START Excerpt

A new poll of B.C. residents’ attitudes to giving show the charities most likely to get their donations are the B.C. Cancer Foundation, B.C. Children’s Hospital Foundation and the Canadian Cancer Society.
That’s one of the findings of an online poll of more than 900 B.C. residents conducted by Insights West.
The research firm found the average respondent donated $732 to charities last year, but that fell to $445 once the top four per cent of very large donors were factored out and the median donation was $200.
The top three branded charities each scored close to 95 per cent awareness and 52 per cent said they would give in the future to the B.C. Cancer Foundation, compared to 46 per cent for Children’s Hospital and 40 per cent for the Canadian Cancer Society.
Nine other charities, from Big Brothers and Sisters to the United Way, had 90 per cent plus recognition but only 20 to 30 per cent of respondents were likely to donate to them in the future – about half the rate of the big three.
The poll also found a 52 per cent majority of B.C. residents willing to give to local food banks – twice as many as other unbranded causes such as the homeless or religious institutions.
Insights West president Steve Mossop said charities face an intensifying battle with their competitors to get public attention and pull in scarce dollars from donors who already complain of being chased by too many causes.
Campaign events like runs and walks that pull in friends and family with a link to a cause are one of the creative marketing methods in use.
Personal belief in the cause was the top determinant of whether a respondent would donate to a charity, the poll found.
But transparency and good outcomes from donations were also very important.
The top two reasons not to donate to a charity – listed by 83 per cent of respondents – were that administration costs are too high and that too many groups want money.
“Charities that don’t do a good job of explaining where the money is going and aren’t up front about their administration costs are going to suffer in the future,” Mossop said.
“People are really looking at the percentages of overhead or the percentages of donations spent on fundraising and administration.”
One source of those numbers is watchdog organization Charity Intelligence Canada, which runs an online database of Canadian charities at charityintelligence.ca.
It shows fundraising costs consumed nearly 30 per cent of the donations collected by the Canadian Cancer Society’s B.C and Yukon division, an improvement from 40.5 per cent two years ago.
B.C. Children’s Hospital plowed 21.4 per cent of donations back into fundraising, while the B.C. Cancer Foundation rate was 23.7 per cent.
The B.C. Cancer Foundation was the only one of the three to appear on Charity Intelligence’s 2012 list of top-performing Canadian charities that it says give the best bang for the donor’s dollar.
The report said the foundation, which supports cancer research through the B.C. Cancer Agency, has sharply cut fundraising costs and that trend should continue as it limits major events, no longer uses lotteries and leverages more money from government.
Other B.C. charities that made the watchdog’s top picks list were the B.C. SPCA, the Victoria Hospice Society, Vancouver’s WISH Drop-In Centre for women, the Vancouver Native Health Society and Aunt Leah’s, a New Westminster-based non-profit for at-risk youth.

END Excerpt
START Raw data

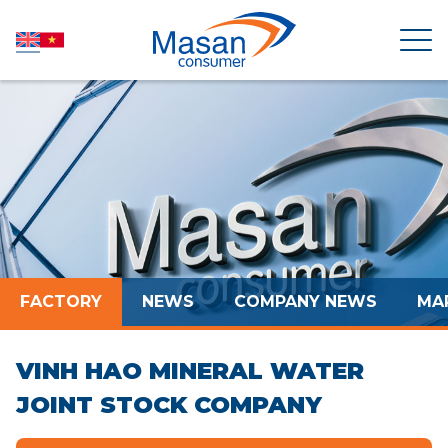
HOME
ABOUT US
NEWSROOM
FACTORY
NEWS
COMPANY NEWS
MA
INVESTOR RELATIONS
VINH HAO MINERAL WATER
PRODUCTS
JOINT STOCK COMPANY
SUSTAINABILITY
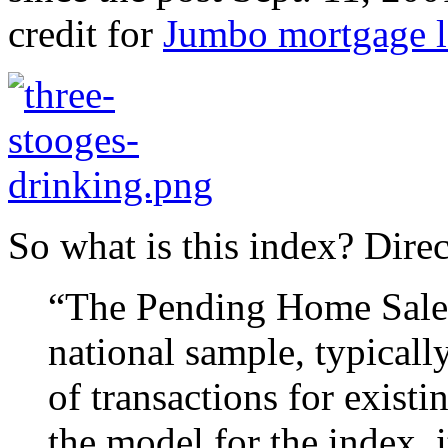
credit for
Jumbo mortgage l
So what is this index? Dire
“The Pending Home Sales 
national sample, typicall
of transactions for exist
the model for the index, 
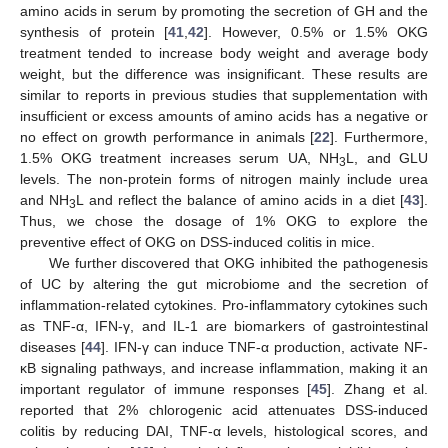
amino acids in serum by promoting the secretion of GH and the
synthesis of protein [
41
,
42
]. However, 0.5% or 1.5% OKG
treatment tended to increase body weight and average body
weight, but the difference was insignificant. These results are
similar to reports in previous studies that supplementation with
insufficient or excess amounts of amino acids has a negative or
no effect on growth performance in animals [
22
]. Furthermore,
1.5% OKG treatment increases serum UA, NH
L, and GLU
3
levels. The non-protein forms of nitrogen mainly include urea
and NH
L and reflect the balance of amino acids in a diet [
43
].
3
Thus, we chose the dosage of 1% OKG to explore the
preventive effect of OKG on DSS-induced colitis in mice.
We further discovered that OKG inhibited the pathogenesis
of UC by altering the gut microbiome and the secretion of
inflammation-related cytokines. Pro-inflammatory cytokines such
as TNF-α, IFN-γ, and IL-1 are biomarkers of gastrointestinal
diseases [
44
]. IFN-γ can induce TNF-α production, activate NF-
κB signaling pathways, and increase inflammation, making it an
important regulator of immune responses [
45
]. Zhang et al.
reported that 2% chlorogenic acid attenuates DSS-induced
colitis by reducing DAI, TNF-α levels, histological scores, and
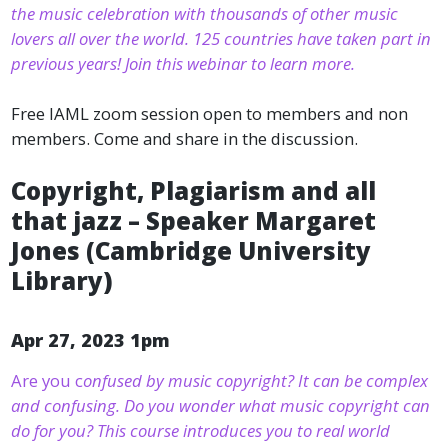
the music celebration with thousands of other music
lovers all over the world. 125 countries have taken part in
previous years! Join this webinar to learn more.
Free IAML zoom session open to members and non
members. Come and share in the discussion.
Copyright, Plagiarism and all
that jazz – Speaker Margaret
Jones (Cambridge University
Library)
Apr 27, 2023 1pm
Are you c
onfused by music copyright? It can be complex
and confusing. Do you wonder what music copyright can
do for you? This course introduces you to real world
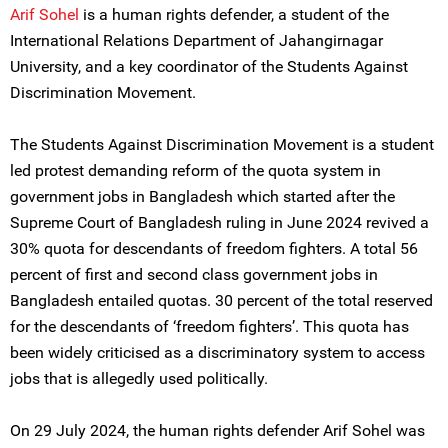
Arif Sohel
is a human rights defender, a student of the
International Relations Department of Jahangirnagar
University, and a key coordinator of the Students Against
Discrimination Movement.
The Students Against Discrimination Movement is a student
led protest demanding reform of the quota system in
government jobs in Bangladesh which started after the
Supreme Court of Bangladesh ruling in June 2024 revived a
30% quota for descendants of freedom fighters. A total 56
percent of first and second class government jobs in
Bangladesh entailed quotas. 30 percent of the total reserved
for the descendants of ‘freedom fighters’. This quota has
been widely criticised as a discriminatory system to access
jobs that is allegedly used politically.
On 29 July 2024, the human rights defender Arif Sohel was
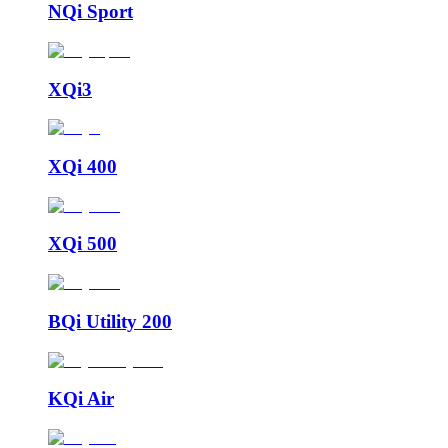
NQi Sport
XQi3
XQi 400
XQi 500
BQi Utility 200
KQi Air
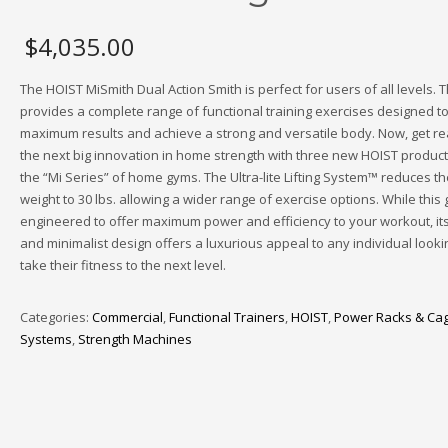
$
4,035.00
The HOIST MiSmith Dual Action Smith is perfect for users of all levels. 
provides a complete range of functional training exercises designed to
maximum results and achieve a strong and versatile body. Now, get re
the next big innovation in home strength with three new HOIST produc
the “Mi Series” of home gyms. The Ultra-lite Lifting System™ reduces th
weight to 30 lbs. allowing a wider range of exercise options. While this 
engineered to offer maximum power and efficiency to your workout, it
and minimalist design offers a luxurious appeal to any individual looki
take their fitness to the next level.
Categories:
Commercial
,
Functional Trainers
,
HOIST
,
Power Racks & Ca
Systems
,
Strength Machines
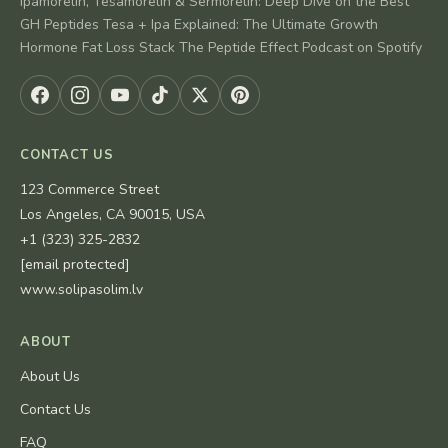
Ipamorelin, Tesamorelin & Sermorelin: Deep Dive on the Best
GH Peptides Tesa + Ipa Explained: The Ultimate Growth
Hormone Fat Loss Stack The Peptide Effect Podcast on Spotify
CONTACT US
123 Commerce Street
Los Angeles, CA 90015, USA
+1 (323) 325-2832
[email protected]
www.solipasolim.lv
ABOUT
About Us
Contact Us
FAQ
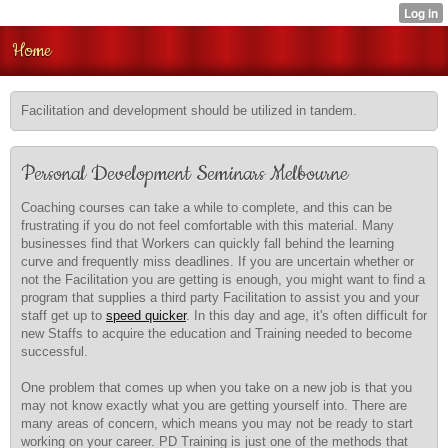
Home
Facilitation and development should be utilized in tandem.
Personal Development Seminars Melbourne
Coaching courses can take a while to complete, and this can be
frustrating if you do not feel comfortable with this material. Many
businesses find that Workers can quickly fall behind the learning
curve and frequently miss deadlines. If you are uncertain whether or
not the Facilitation you are getting is enough, you might want to find a
program that supplies a third party Facilitation to assist you and your
staff get up to
speed quicker
. In this day and age, it's often difficult for
new Staffs to acquire the education and Training needed to become
successful.
One problem that comes up when you take on a new job is that you
may not know exactly what you are getting yourself into. There are
many areas of concern, which means you may not be ready to start
working on your career. PD Training is just one of the methods that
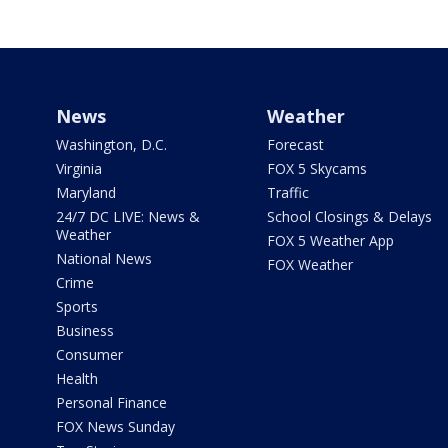
News
Weather
Washington, D.C.
Forecast
Virginia
FOX 5 Skycams
Maryland
Traffic
24/7 DC LIVE: News &
School Closings & Delays
Weather
FOX 5 Weather App
National News
FOX Weather
Crime
Sports
Business
Consumer
Health
Personal Finance
FOX News Sunday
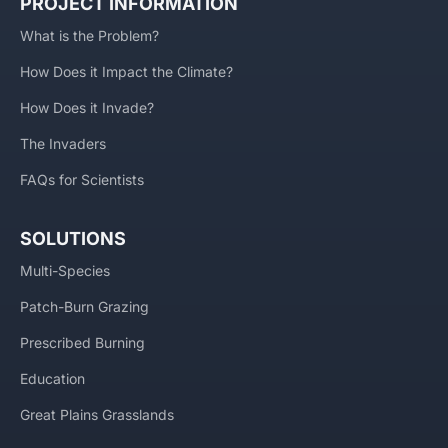
PROJECT INFORMATION
What is the Problem?
How Does it Impact the Climate?
How Does it Invade?
The Invaders
FAQs for Scientists
SOLUTIONS
Multi-Species
Patch-Burn Grazing
Prescribed Burning
Education
Great Plains Grasslands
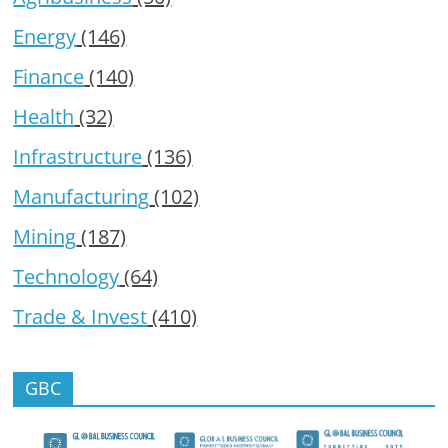
Energy
(146)
Finance
(140)
Health
(32)
Infrastructure
(136)
Manufacturing
(102)
Mining
(187)
Technology
(64)
Trade & Invest
(410)
GBC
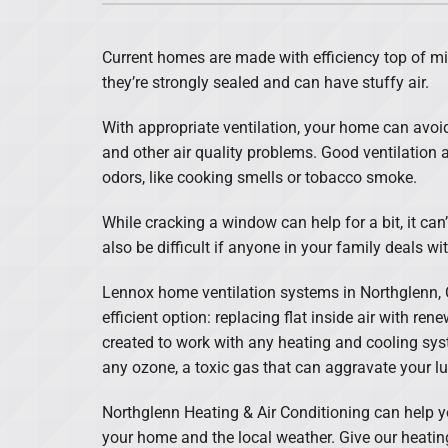
Lennox Air Handlers
Current homes are made with efficiency top of m
Lennox Garage Heaters
they’re strongly sealed and can have stuffy air.
Lennox Mini-Split Systems
With appropriate ventilation, your home can avoi
Lennox Packaged Systems
and other air quality problems. Good ventilation
odors, like cooking smells or tobacco smoke.
Lennox Thermostats
While cracking a window can help for a bit, it can’
also be difficult if anyone in your family deals wit
Lennox home ventilation systems in Northglenn, 
efficient option: replacing flat inside air with ren
created to work with any heating and cooling syst
any ozone, a toxic gas that can aggravate your l
Northglenn Heating & Air Conditioning can help you
your home and the local weather. Give our heating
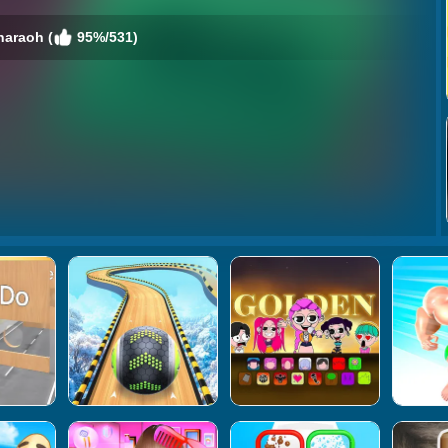
haraoh (
95%/531)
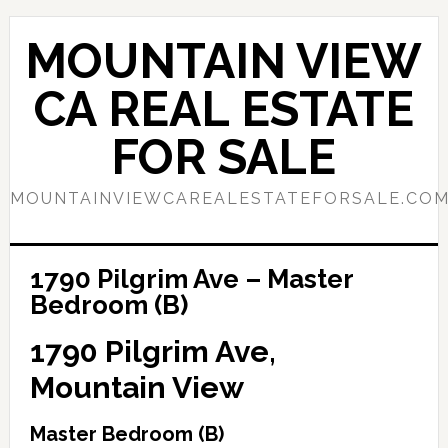
Skip
Skip
to
to
MOUNTAIN VIEW
main
primary
content
sidebar
CA REAL ESTATE
FOR SALE
MOUNTAINVIEWCAREALESTATEFORSALE.CO
1790 Pilgrim Ave – Master
Bedroom (B)
1790 Pilgrim Ave,
Mountain View
Master Bedroom (B)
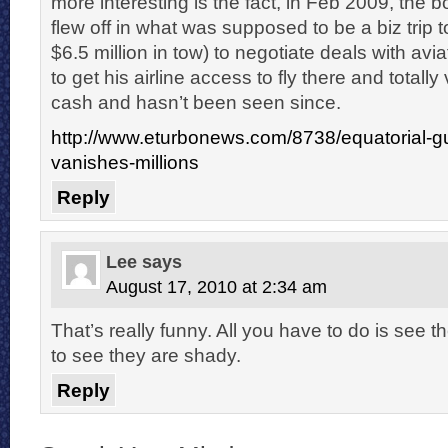
more interesting is the fact, in Feb 2009, the bo
flew off in what was supposed to be a biz trip t
$6.5 million in tow) to negotiate deals with avia
to get his airline access to fly there and totally
cash and hasn’t been seen since.
http://www.eturbonews.com/8738/equatorial-gu
vanishes-millions
Reply
Lee
says
August 17, 2010 at 2:34 am
That’s really funny. All you have to do is see th
to see they are shady.
Reply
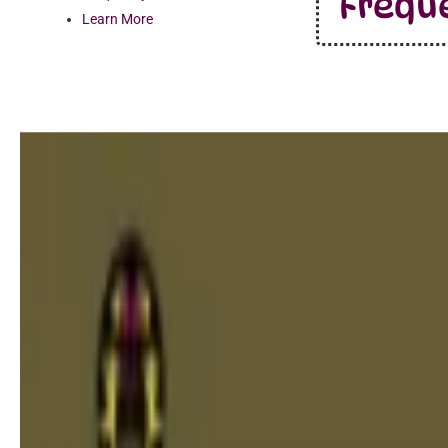
Frequ
Learn More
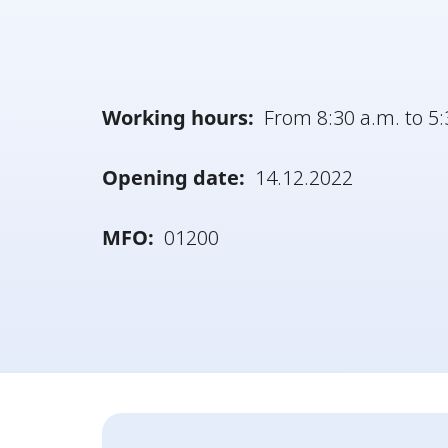
Working hours:
From 8:30 a.m. to 5:
Opening date:
14.12.2022
MFO:
01200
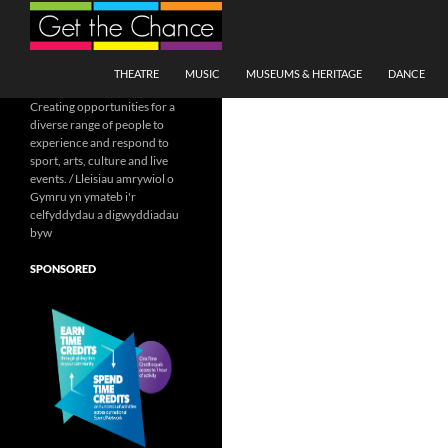
Search
SKIP TO CONTENT
THEATRE
MUSIC
MUSEUMS & HERITAGE
DANCE
Creating opportunities for a
diverse range of people to
experience and respond to
sport, arts, culture and live
events. / Lleisiau amrywiol o
Gymru yn ymateb i'r
celfyddydau a digwyddiadau
byw
SPONSORED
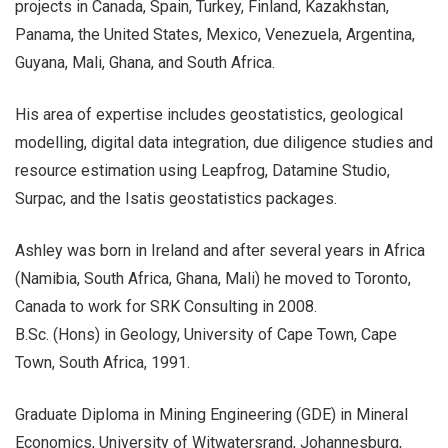
projects in Canada, Spain, Turkey, Finland, Kazakhstan,
Panama, the United States, Mexico, Venezuela, Argentina,
Guyana, Mali, Ghana, and South Africa.
His area of expertise includes geostatistics, geological
modelling, digital data integration, due diligence studies and
resource estimation using Leapfrog, Datamine Studio,
Surpac, and the Isatis geostatistics packages.
Ashley was born in Ireland and after several years in Africa
(Namibia, South Africa, Ghana, Mali) he moved to Toronto,
Canada to work for SRK Consulting in 2008.
B.Sc. (Hons) in Geology, University of Cape Town, Cape
Town, South Africa, 1991.
Graduate Diploma in Mining Engineering (GDE) in Mineral
Economics, University of Witwatersrand, Johannesburg,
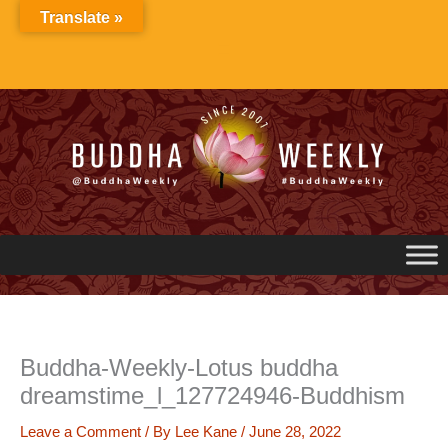
Skip
Translate »
to
content
Buddha-Weekly-Lotus buddha
dreamstime_l_127724946-Buddhism
Leave a Comment
/ By
Lee Kane
/
June 28, 2022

END Raw data

*What the exercise asks*
Answer these from the article on B.C. residents' charitable giving:
1. How many B.C. residents took part in the Insights West online poll?
2. What percentage of respondents listed the top two reasons not to donate to a charity?
3. What share of donations did B.C. Children's Hospital put back into fundraising?

*Answer below*
1. More than 900
2. 83 per cent
3. 21.4 per cent